FAR is one layer of a full approvals check. Read this with our guide on the occupancy certificate versus the completion certificate, since an FAR violation often shows up as an occupancy problem, and with our explainer on A khata versus B khata, since building deviations can push a property onto the B register. You can apply this discipline to a live launch such as Prestige Gardenia Estate Phase 2 at Devanahalli.

Frequently asked questions

What is FSI or FAR and how is it calculated?

FAR is the total built floor area divided by the plot area. If a 1,000 square metre plot allows a FAR of two, up to 2,000 square metres of floor area may be built. FSI means the same thing and is more common in Maharashtra, while FAR is used more widely nationally.

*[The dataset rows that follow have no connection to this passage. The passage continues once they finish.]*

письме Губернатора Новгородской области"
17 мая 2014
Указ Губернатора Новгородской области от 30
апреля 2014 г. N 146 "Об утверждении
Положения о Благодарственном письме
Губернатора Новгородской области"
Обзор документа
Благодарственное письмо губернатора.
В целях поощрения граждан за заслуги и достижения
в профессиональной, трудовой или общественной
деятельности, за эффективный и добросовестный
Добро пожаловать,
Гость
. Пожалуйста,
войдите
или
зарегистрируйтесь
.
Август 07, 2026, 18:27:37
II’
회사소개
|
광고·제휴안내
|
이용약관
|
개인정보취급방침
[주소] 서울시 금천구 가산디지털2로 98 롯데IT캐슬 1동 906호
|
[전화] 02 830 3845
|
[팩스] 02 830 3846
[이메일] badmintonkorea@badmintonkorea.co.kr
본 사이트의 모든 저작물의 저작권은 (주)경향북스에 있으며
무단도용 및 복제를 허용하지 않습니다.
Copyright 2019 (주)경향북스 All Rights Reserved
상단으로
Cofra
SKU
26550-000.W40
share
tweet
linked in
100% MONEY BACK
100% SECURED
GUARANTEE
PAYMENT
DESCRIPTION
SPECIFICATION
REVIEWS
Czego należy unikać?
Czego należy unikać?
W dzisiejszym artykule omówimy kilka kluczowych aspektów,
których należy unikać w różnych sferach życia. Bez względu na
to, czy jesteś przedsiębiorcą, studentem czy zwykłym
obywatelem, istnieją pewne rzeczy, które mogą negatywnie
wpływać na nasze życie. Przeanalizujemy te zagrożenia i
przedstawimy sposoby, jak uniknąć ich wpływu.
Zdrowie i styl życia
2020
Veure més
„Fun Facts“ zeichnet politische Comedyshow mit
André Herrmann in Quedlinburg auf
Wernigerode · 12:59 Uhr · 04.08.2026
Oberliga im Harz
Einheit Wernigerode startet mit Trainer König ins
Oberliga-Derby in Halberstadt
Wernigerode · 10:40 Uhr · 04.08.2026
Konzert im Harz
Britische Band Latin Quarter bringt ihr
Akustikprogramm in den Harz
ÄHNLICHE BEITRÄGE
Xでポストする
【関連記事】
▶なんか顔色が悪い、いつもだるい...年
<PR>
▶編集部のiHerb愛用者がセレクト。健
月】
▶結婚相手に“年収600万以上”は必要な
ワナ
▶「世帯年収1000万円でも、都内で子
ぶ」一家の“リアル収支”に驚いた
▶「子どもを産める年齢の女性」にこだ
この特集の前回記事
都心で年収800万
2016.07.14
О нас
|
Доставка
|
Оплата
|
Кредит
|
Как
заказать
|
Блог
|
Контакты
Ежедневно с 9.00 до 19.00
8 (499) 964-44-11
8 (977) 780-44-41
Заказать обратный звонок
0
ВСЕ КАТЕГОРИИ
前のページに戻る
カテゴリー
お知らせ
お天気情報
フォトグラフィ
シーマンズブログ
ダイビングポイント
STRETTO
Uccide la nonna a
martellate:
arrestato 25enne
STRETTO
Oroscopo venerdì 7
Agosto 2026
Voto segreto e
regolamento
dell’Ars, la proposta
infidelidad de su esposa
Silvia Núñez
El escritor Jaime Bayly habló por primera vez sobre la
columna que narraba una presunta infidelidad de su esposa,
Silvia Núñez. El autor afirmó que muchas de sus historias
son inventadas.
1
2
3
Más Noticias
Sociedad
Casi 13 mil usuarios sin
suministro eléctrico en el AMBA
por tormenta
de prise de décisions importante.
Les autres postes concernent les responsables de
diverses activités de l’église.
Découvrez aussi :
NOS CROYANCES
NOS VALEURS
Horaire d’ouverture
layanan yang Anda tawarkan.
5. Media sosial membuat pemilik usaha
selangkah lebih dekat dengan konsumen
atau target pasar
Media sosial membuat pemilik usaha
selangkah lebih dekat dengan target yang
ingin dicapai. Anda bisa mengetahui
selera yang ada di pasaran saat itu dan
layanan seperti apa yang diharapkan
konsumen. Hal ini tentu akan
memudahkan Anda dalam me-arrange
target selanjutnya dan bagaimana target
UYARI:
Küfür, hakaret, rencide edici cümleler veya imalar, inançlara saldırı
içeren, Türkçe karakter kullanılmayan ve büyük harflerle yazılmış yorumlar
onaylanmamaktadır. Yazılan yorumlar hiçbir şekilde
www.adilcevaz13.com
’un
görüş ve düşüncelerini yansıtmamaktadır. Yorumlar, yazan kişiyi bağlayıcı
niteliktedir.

What determines the permissible FAR in Bangalore?

The permissible FAR is set by the Bangalore Development Authority and BBMP under the master plan and depends most strongly on the width of the road abutting the plot. Zones across the city also influence what is allowed. Always confirm the exact permitted figure against the sanctioned plan and the current rules.

How does FAR affect an apartment buyer?

FAR shapes both the density and the compliance of a project. A higher permitted FAR allows more floor area and units, changing the feel of the building and the strain on infrastructure. FAR is also a line a building must not cross, so exceeding the sanctioned FAR is a violation that can affect the occupancy certificate, khata, and resale.

What is premium FAR?

Premium FAR is additional buildable area allowed beyond the base FAR, and Karnataka finalised its framework in early 2025. It permits greater density in exchange for a premium and approvals. Extra area backed by a genuine premium FAR approval is compliant, while extra area without one is a violation, so ask to see the approval.

Last updated 2026-07-18. PropNewz Team.